══ Provided entries
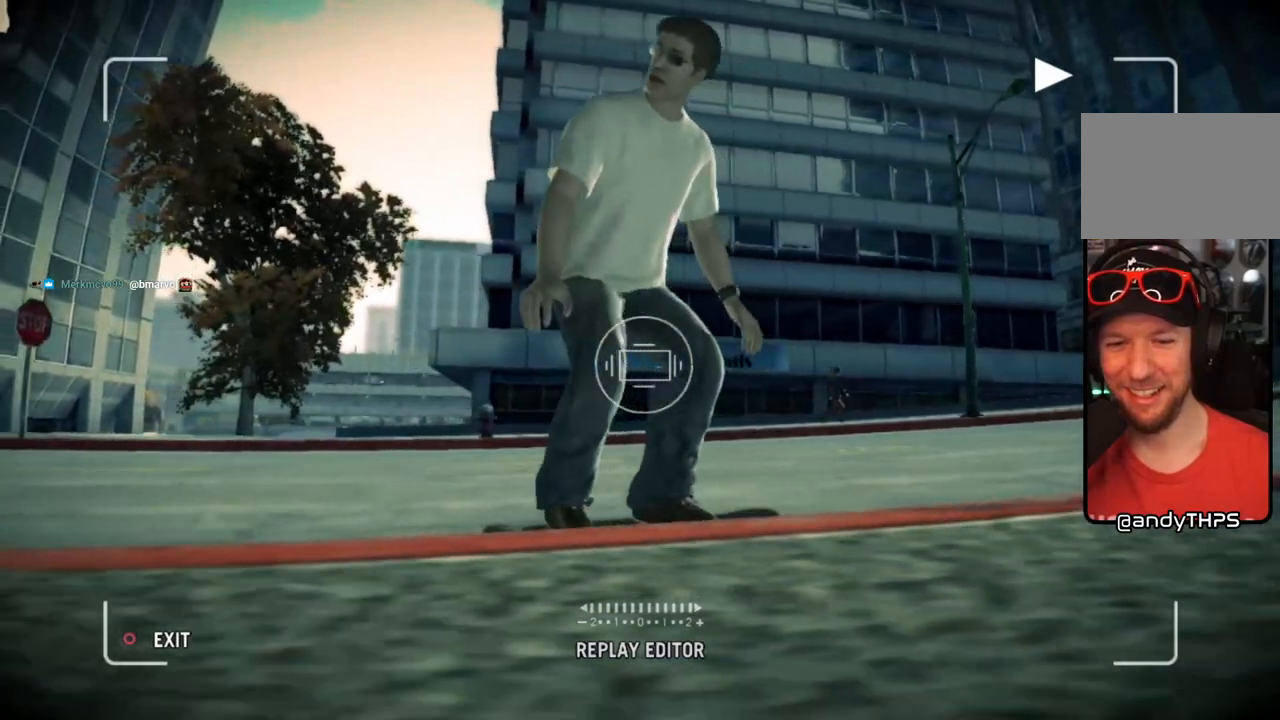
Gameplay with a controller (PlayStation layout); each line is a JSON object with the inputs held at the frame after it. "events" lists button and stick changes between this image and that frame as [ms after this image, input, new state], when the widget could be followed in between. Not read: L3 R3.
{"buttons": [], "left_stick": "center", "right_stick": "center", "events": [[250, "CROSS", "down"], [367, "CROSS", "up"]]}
════
══ Provided entries
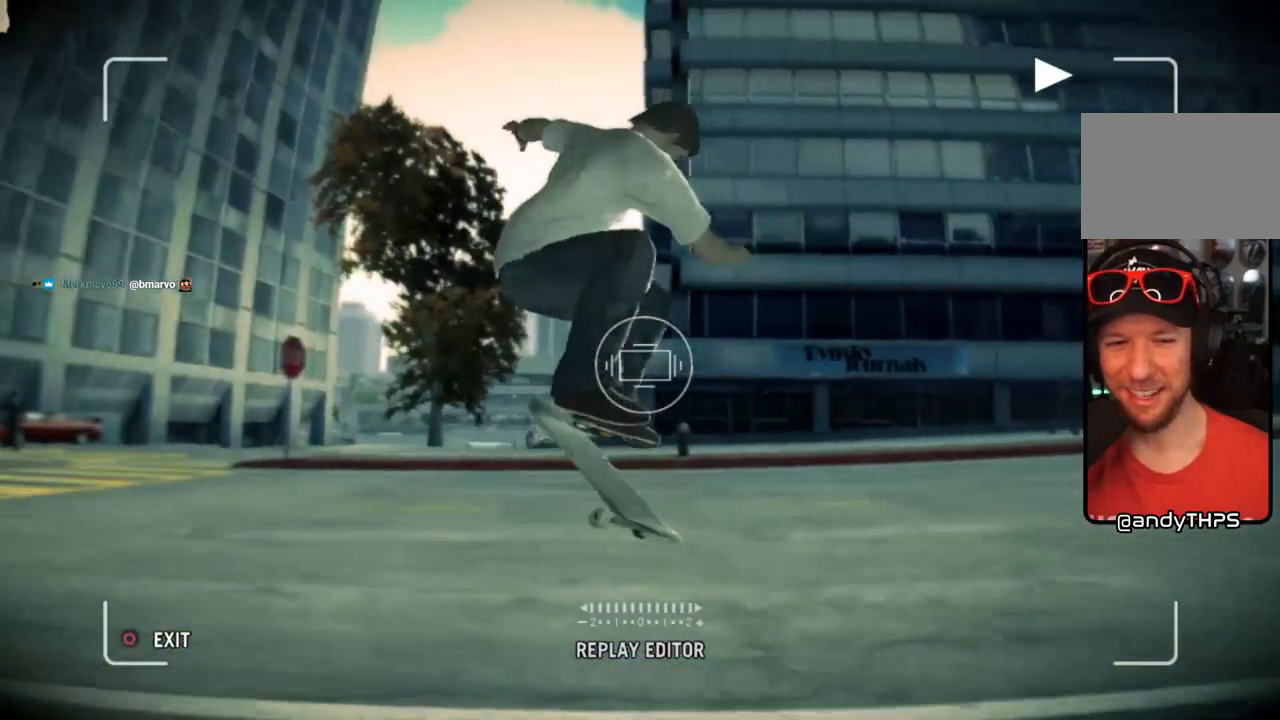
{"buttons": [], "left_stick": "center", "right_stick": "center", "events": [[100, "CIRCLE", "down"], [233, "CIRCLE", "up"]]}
════
Give the count of lines in the entries above that hold the word "buttons", with no other words.

## [Solution to this exercise]
2